Task>
Type out the lines below exactly, from the first through the line holding "Fig. 3.12: Percent", and include no pictures.

Supplied material START

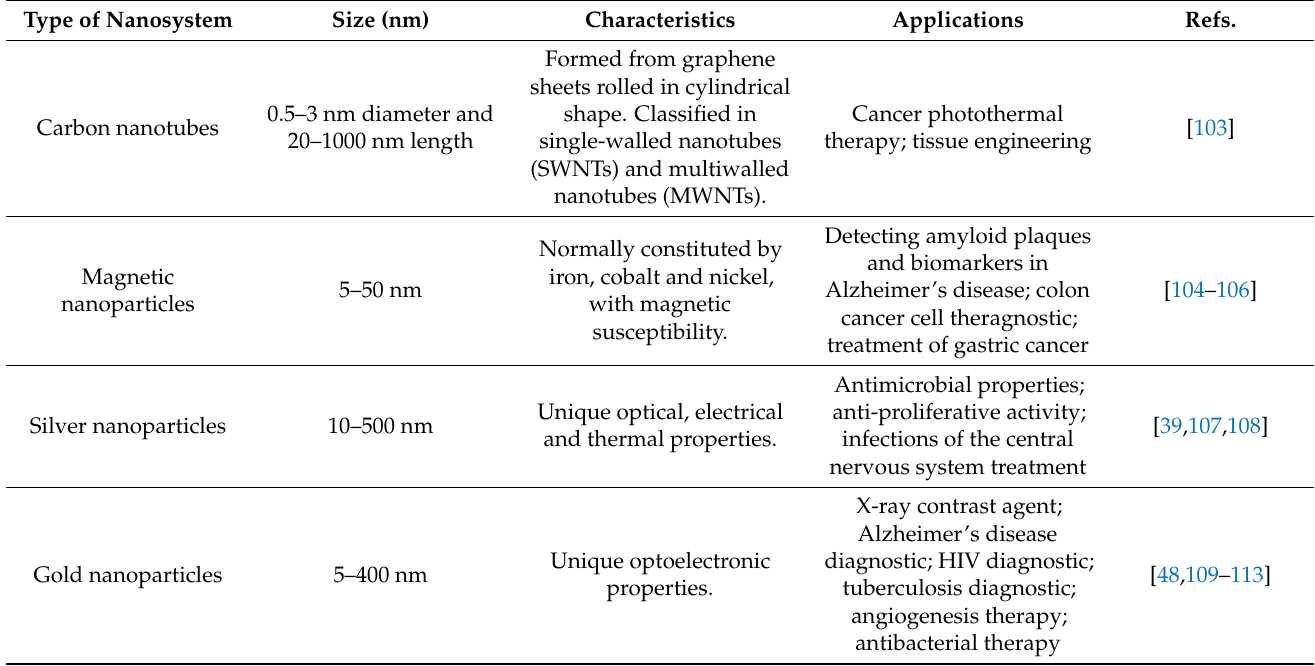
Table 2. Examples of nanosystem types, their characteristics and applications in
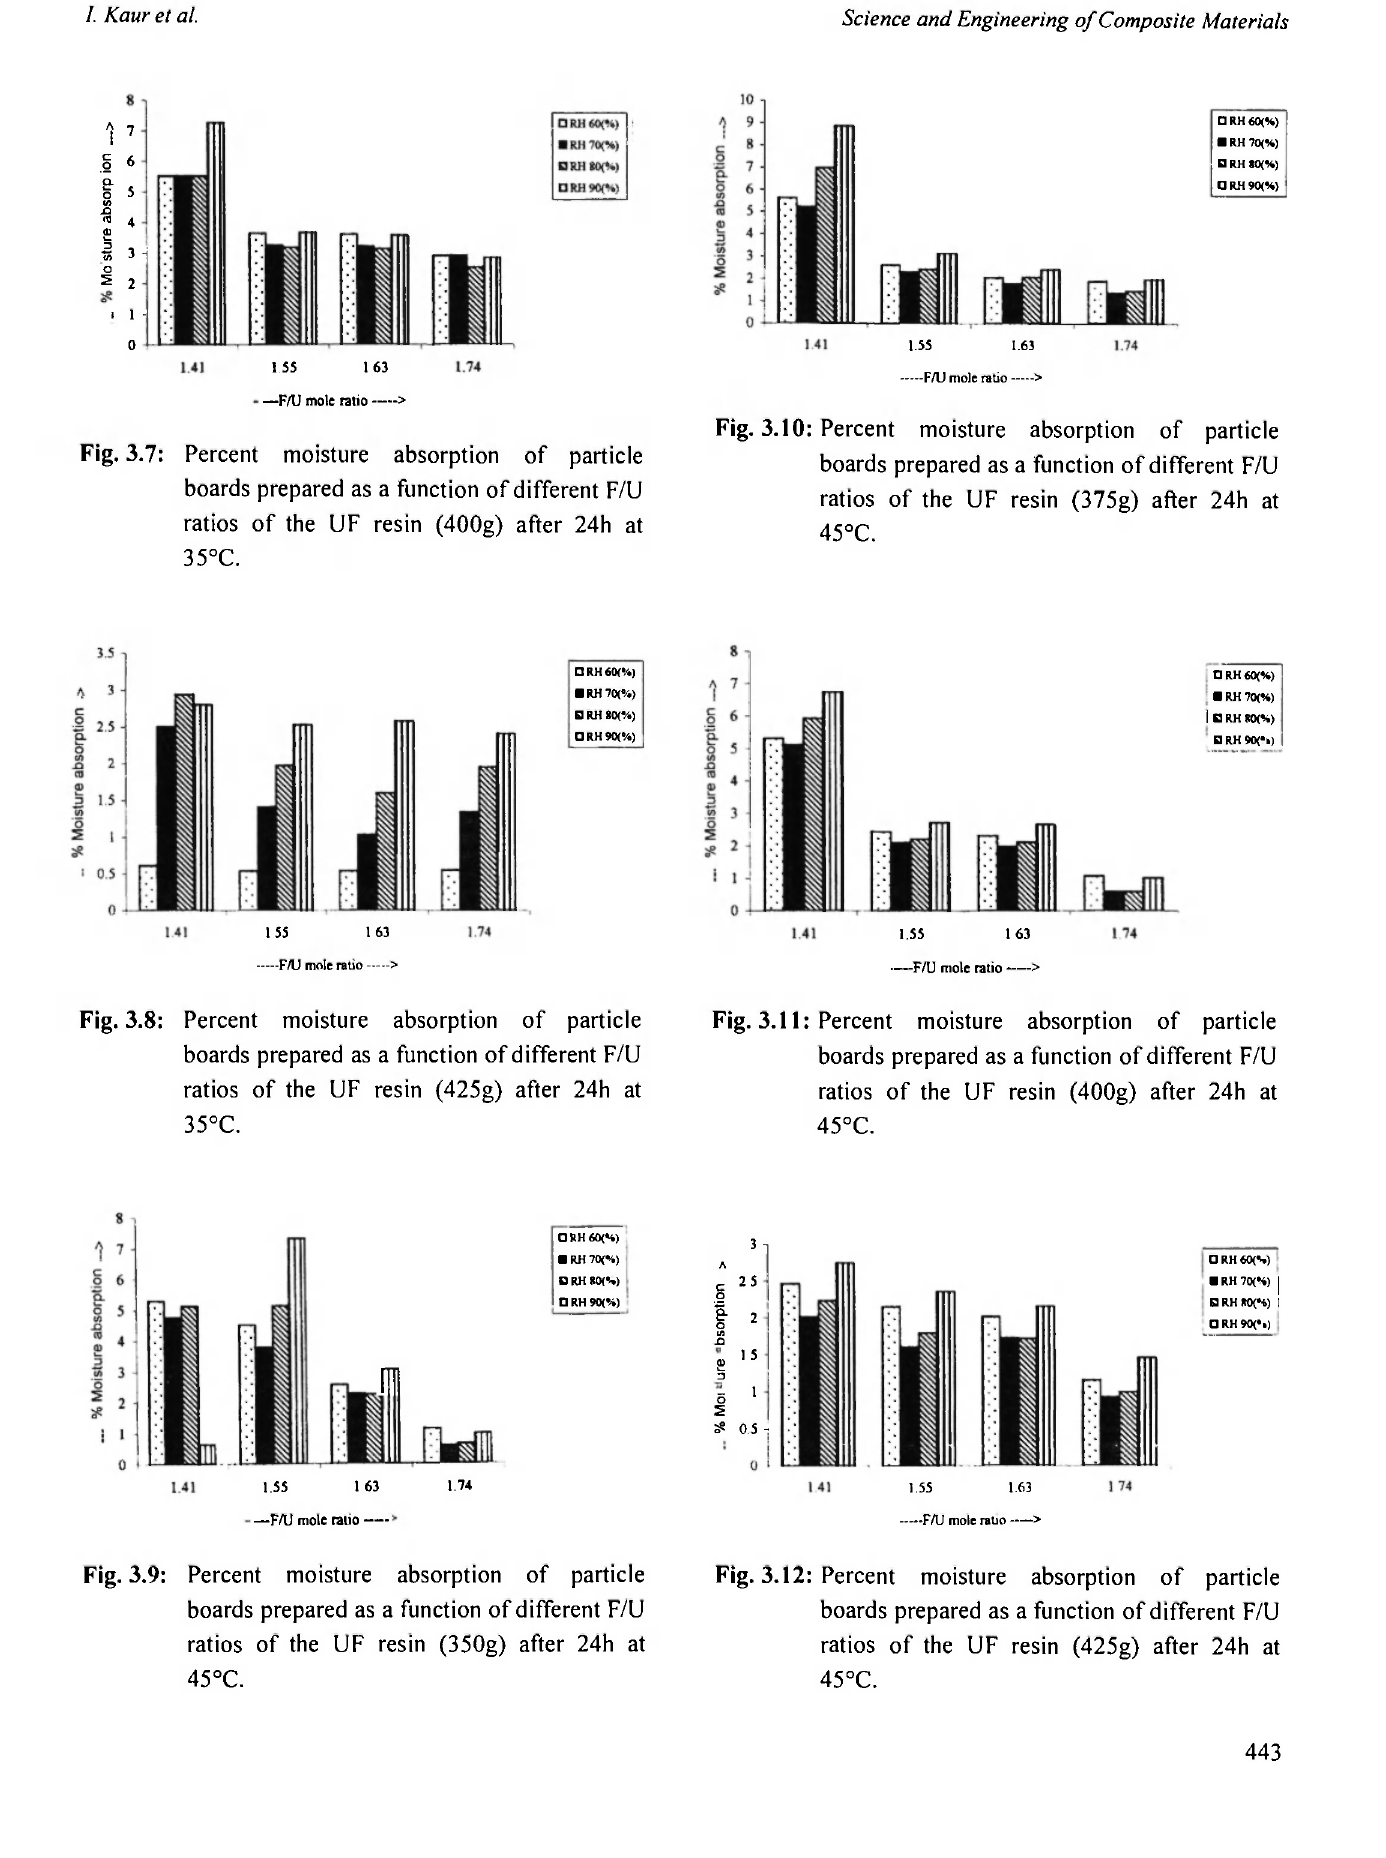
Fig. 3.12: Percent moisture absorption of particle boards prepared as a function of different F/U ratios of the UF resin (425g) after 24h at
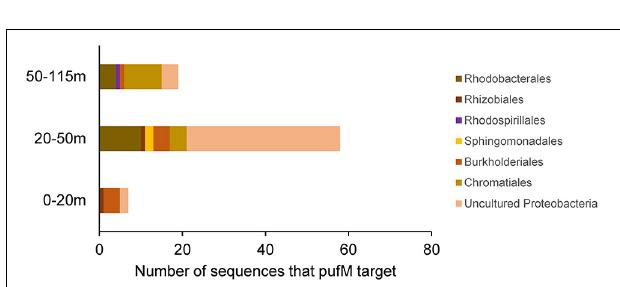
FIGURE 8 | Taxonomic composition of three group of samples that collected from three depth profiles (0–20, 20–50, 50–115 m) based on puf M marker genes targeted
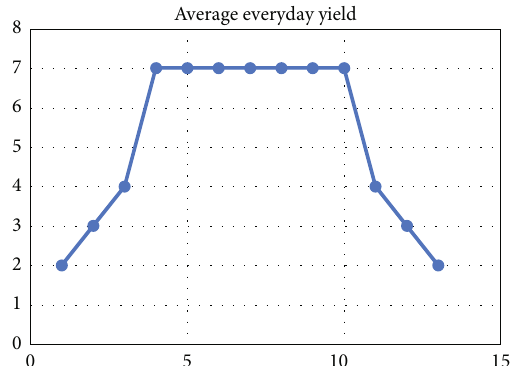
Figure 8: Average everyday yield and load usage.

Supplied material END

Exercise answer>
Table 2. Examples of nanosystem types, their characteristics and applications in
Fig. 3.12: Percent moisture absorption of particle boards prepared as a function of different F/U ratios of the UF resin (425g) after 24h at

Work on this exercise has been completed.